Die Stadt liebt es andersherum, sich im Spiegel der Literatur zu betrachten, ob sie sich dort immer unbedingt zu seiner Zufriedenheit wieder erkennt, sei dahingestellt. Was zählt ist, dass die Stadt überhaupt in der Literatur vorkommt. Die Stadt braucht anscheinend dieses Spiegelbild, als ob sie ohne dieses nicht ganz wahr wär’, sie braucht diese beständige Bestätigung durch die Literatur, diesen Glanz in den Augen der Literatur. Literatur verhilft der Stadt zu mehr Selbst- und Mehrwert, sie schmeichelt der Stadt, nobilitiert sie, veredelt, schmückt nicht nur. Sie ist ein Zeichen von Anerkennung und Stellenwert. Dichter werden den Städten zu Heiligen und Patronen, Literatur wird zu immer gerne zitierten heiligen Schriften.

Schon die frühesten bekannten Städte sind nicht nur Stätten des literarischen Schaffens gewesen, nicht nur Fundorte von Fundgruben mit Schrifttum verschütteter Bibliotheken, abgebrannter Archive, untergegangener Listen und verschollener Protokolle. Sie sind nicht nur Orte literarischer Inspiration, nicht nur Wohnorte von Literaten, wo es sich gut schreiben lässt, sondern auch zu Literatur verdichtete Topoi: Jericho, Babel, Palmyra, Ur, Damaskus, Ninive, Memphis, Troja…

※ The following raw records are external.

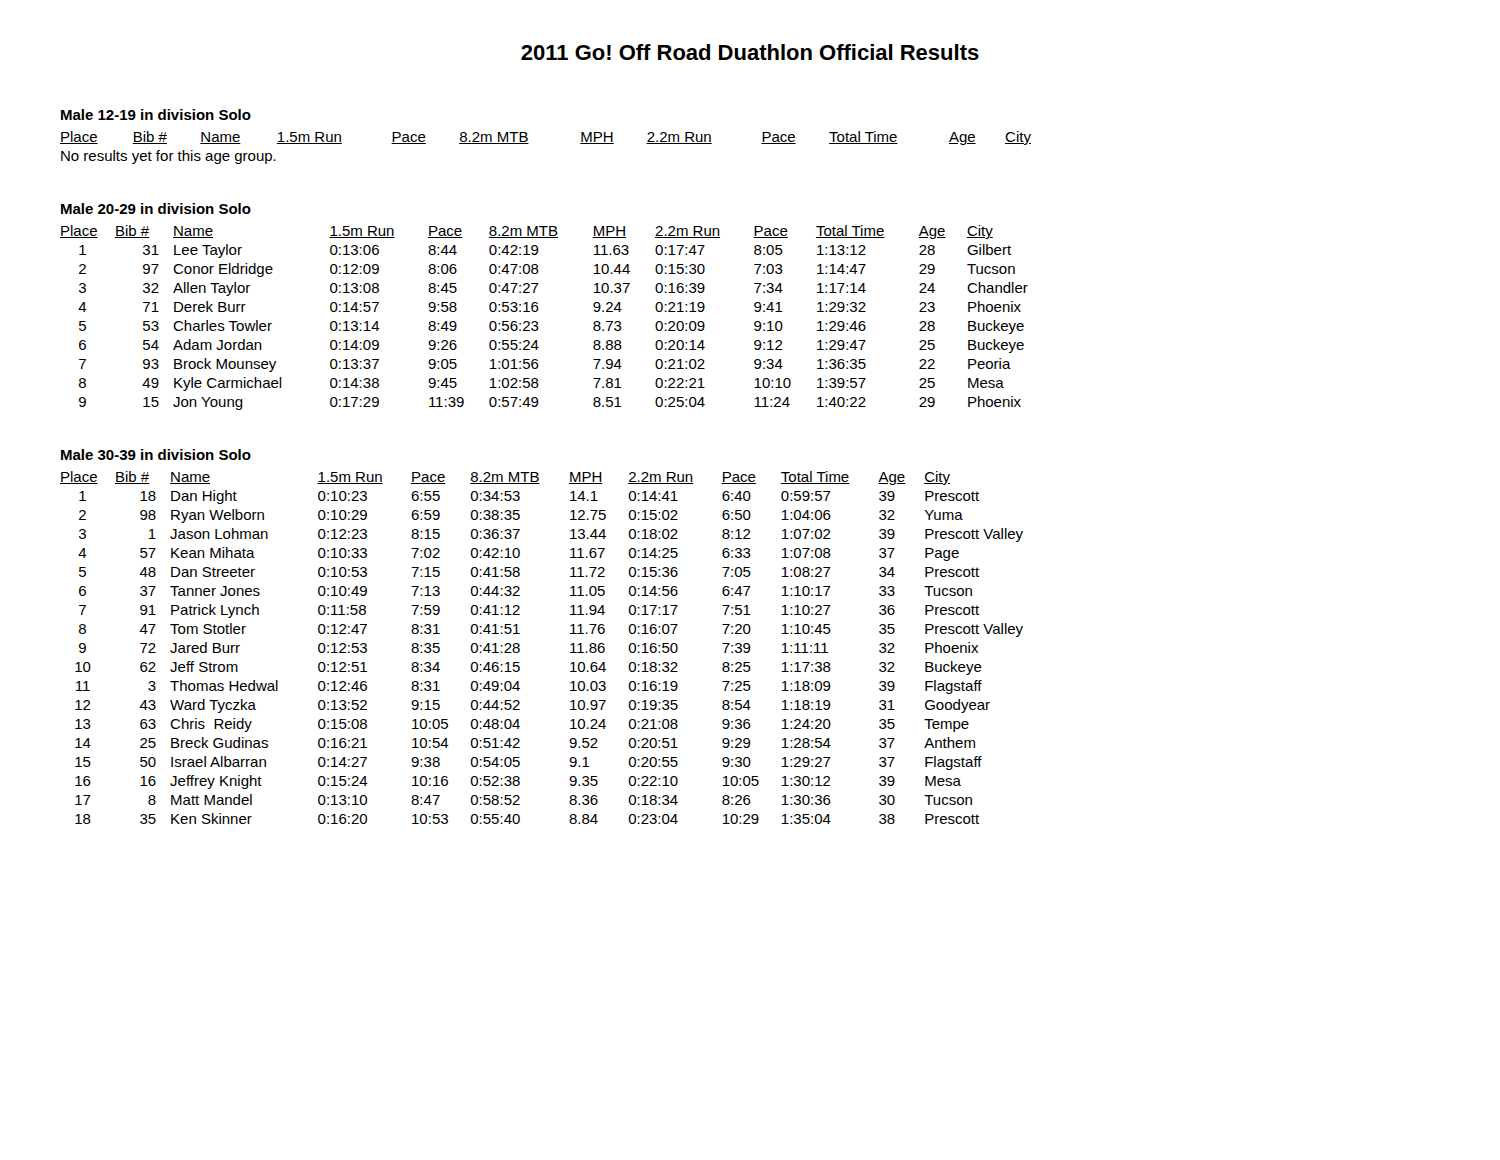2011 Go! Off Road Duathlon Official Results
Male 12-19 in division Solo
| Place | Bib # | Name | 1.5m Run | Pace | 8.2m MTB | MPH | 2.2m Run | Pace | Total Time | Age | City |
| --- | --- | --- | --- | --- | --- | --- | --- | --- | --- | --- | --- |
| No results yet for this age group. |
Male 20-29 in division Solo
| Place | Bib # | Name | 1.5m Run | Pace | 8.2m MTB | MPH | 2.2m Run | Pace | Total Time | Age | City |
| --- | --- | --- | --- | --- | --- | --- | --- | --- | --- | --- | --- |
| 1 | 31 | Lee Taylor | 0:13:06 | 8:44 | 0:42:19 | 11.63 | 0:17:47 | 8:05 | 1:13:12 | 28 | Gilbert |
| 2 | 97 | Conor Eldridge | 0:12:09 | 8:06 | 0:47:08 | 10.44 | 0:15:30 | 7:03 | 1:14:47 | 29 | Tucson |
| 3 | 32 | Allen Taylor | 0:13:08 | 8:45 | 0:47:27 | 10.37 | 0:16:39 | 7:34 | 1:17:14 | 24 | Chandler |
| 4 | 71 | Derek Burr | 0:14:57 | 9:58 | 0:53:16 | 9.24 | 0:21:19 | 9:41 | 1:29:32 | 23 | Phoenix |
| 5 | 53 | Charles Towler | 0:13:14 | 8:49 | 0:56:23 | 8.73 | 0:20:09 | 9:10 | 1:29:46 | 28 | Buckeye |
| 6 | 54 | Adam Jordan | 0:14:09 | 9:26 | 0:55:24 | 8.88 | 0:20:14 | 9:12 | 1:29:47 | 25 | Buckeye |
| 7 | 93 | Brock Mounsey | 0:13:37 | 9:05 | 1:01:56 | 7.94 | 0:21:02 | 9:34 | 1:36:35 | 22 | Peoria |
| 8 | 49 | Kyle Carmichael | 0:14:38 | 9:45 | 1:02:58 | 7.81 | 0:22:21 | 10:10 | 1:39:57 | 25 | Mesa |
| 9 | 15 | Jon Young | 0:17:29 | 11:39 | 0:57:49 | 8.51 | 0:25:04 | 11:24 | 1:40:22 | 29 | Phoenix |
Male 30-39 in division Solo
| Place | Bib # | Name | 1.5m Run | Pace | 8.2m MTB | MPH | 2.2m Run | Pace | Total Time | Age | City |
| --- | --- | --- | --- | --- | --- | --- | --- | --- | --- | --- | --- |
| 1 | 18 | Dan Hight | 0:10:23 | 6:55 | 0:34:53 | 14.1 | 0:14:41 | 6:40 | 0:59:57 | 39 | Prescott |
| 2 | 98 | Ryan Welborn | 0:10:29 | 6:59 | 0:38:35 | 12.75 | 0:15:02 | 6:50 | 1:04:06 | 32 | Yuma |
| 3 | 1 | Jason Lohman | 0:12:23 | 8:15 | 0:36:37 | 13.44 | 0:18:02 | 8:12 | 1:07:02 | 39 | Prescott Valley |
| 4 | 57 | Kean Mihata | 0:10:33 | 7:02 | 0:42:10 | 11.67 | 0:14:25 | 6:33 | 1:07:08 | 37 | Page |
| 5 | 48 | Dan Streeter | 0:10:53 | 7:15 | 0:41:58 | 11.72 | 0:15:36 | 7:05 | 1:08:27 | 34 | Prescott |
| 6 | 37 | Tanner Jones | 0:10:49 | 7:13 | 0:44:32 | 11.05 | 0:14:56 | 6:47 | 1:10:17 | 33 | Tucson |
| 7 | 91 | Patrick Lynch | 0:11:58 | 7:59 | 0:41:12 | 11.94 | 0:17:17 | 7:51 | 1:10:27 | 36 | Prescott |
| 8 | 47 | Tom Stotler | 0:12:47 | 8:31 | 0:41:51 | 11.76 | 0:16:07 | 7:20 | 1:10:45 | 35 | Prescott Valley |
| 9 | 72 | Jared Burr | 0:12:53 | 8:35 | 0:41:28 | 11.86 | 0:16:50 | 7:39 | 1:11:11 | 32 | Phoenix |
| 10 | 62 | Jeff Strom | 0:12:51 | 8:34 | 0:46:15 | 10.64 | 0:18:32 | 8:25 | 1:17:38 | 32 | Buckeye |
| 11 | 3 | Thomas Hedwal | 0:12:46 | 8:31 | 0:49:04 | 10.03 | 0:16:19 | 7:25 | 1:18:09 | 39 | Flagstaff |
| 12 | 43 | Ward Tyczka | 0:13:52 | 9:15 | 0:44:52 | 10.97 | 0:19:35 | 8:54 | 1:18:19 | 31 | Goodyear |
| 13 | 63 | Chris Reidy | 0:15:08 | 10:05 | 0:48:04 | 10.24 | 0:21:08 | 9:36 | 1:24:20 | 35 | Tempe |
| 14 | 25 | Breck Gudinas | 0:16:21 | 10:54 | 0:51:42 | 9.52 | 0:20:51 | 9:29 | 1:28:54 | 37 | Anthem |
| 15 | 50 | Israel Albarran | 0:14:27 | 9:38 | 0:54:05 | 9.1 | 0:20:55 | 9:30 | 1:29:27 | 37 | Flagstaff |
| 16 | 16 | Jeffrey Knight | 0:15:24 | 10:16 | 0:52:38 | 9.35 | 0:22:10 | 10:05 | 1:30:12 | 39 | Mesa |
| 17 | 8 | Matt Mandel | 0:13:10 | 8:47 | 0:58:52 | 8.36 | 0:18:34 | 8:26 | 1:30:36 | 30 | Tucson |
| 18 | 35 | Ken Skinner | 0:16:20 | 10:53 | 0:55:40 | 8.84 | 0:23:04 | 10:29 | 1:35:04 | 38 | Prescott |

Die Beziehungen zwischen Stadt und Literatur werden immer komplexer, immer raffinierter. Im Laufe der Zeit werden Städte für die Literatur nicht nur immer selbstverständlichere Wohnorte der Autoren und Handlungsorte ihrer Werke, Schauplätze von Erzählungen und Geschichten, sondern auch die Stadt selbst wird ihr eigener – und nicht so selten einziger – Stoff, Gegenstand, Thema und Motiv. Manchmal auch die einzige Motivation. Viel später – erst im 20. Jahrhundert – kristallisiert sich sogar eine eigene Gattung, das Stadtporträt heraus, aber die Vorbestimmung dazu ist wohl auch schon bei den Ursprüngen zu erahnen.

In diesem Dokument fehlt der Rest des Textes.